= THE TASK =
Select each of the lines below that contains the string "Oktoberfest", and copy those lines. Uppercase and lowercase letters must match.

= SOURCE MATERIAL =
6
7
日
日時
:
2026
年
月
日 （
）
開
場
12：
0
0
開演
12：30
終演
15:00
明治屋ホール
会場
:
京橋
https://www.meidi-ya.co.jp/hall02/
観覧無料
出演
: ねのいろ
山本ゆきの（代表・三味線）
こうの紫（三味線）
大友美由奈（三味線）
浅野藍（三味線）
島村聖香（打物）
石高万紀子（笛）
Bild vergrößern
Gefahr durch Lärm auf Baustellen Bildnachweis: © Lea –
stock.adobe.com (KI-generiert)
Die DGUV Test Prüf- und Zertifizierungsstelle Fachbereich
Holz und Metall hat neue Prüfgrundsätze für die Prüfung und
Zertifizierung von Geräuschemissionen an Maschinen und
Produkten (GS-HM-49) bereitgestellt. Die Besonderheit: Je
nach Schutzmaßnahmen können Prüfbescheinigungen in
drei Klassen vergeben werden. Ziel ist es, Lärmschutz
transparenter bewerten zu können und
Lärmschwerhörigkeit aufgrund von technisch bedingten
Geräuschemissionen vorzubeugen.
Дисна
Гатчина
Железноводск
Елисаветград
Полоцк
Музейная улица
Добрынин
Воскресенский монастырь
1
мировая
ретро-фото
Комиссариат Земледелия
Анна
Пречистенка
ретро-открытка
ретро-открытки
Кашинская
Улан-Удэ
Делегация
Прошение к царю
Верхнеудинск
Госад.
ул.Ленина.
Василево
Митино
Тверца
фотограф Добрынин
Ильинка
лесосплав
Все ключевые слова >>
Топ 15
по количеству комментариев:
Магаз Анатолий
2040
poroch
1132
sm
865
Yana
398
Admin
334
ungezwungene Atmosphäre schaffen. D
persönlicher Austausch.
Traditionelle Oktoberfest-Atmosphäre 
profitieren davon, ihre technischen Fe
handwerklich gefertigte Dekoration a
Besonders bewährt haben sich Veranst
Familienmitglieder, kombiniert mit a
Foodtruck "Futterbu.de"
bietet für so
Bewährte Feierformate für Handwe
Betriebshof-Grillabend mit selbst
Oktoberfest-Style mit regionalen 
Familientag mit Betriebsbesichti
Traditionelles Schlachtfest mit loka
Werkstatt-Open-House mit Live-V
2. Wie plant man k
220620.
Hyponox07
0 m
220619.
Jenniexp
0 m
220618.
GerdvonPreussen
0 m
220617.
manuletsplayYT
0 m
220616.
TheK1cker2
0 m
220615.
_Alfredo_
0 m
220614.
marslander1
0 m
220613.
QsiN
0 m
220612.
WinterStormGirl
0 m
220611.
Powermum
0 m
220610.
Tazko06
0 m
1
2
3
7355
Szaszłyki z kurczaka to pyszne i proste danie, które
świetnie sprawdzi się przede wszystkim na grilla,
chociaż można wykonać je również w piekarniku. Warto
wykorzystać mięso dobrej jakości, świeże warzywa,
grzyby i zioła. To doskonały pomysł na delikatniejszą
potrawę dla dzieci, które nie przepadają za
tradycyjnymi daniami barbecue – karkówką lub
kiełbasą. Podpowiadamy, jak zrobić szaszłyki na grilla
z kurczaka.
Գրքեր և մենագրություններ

= ANSWER SECTION =
Traditionelle Oktoberfest-Atmosphäre 
Oktoberfest-Style mit regionalen 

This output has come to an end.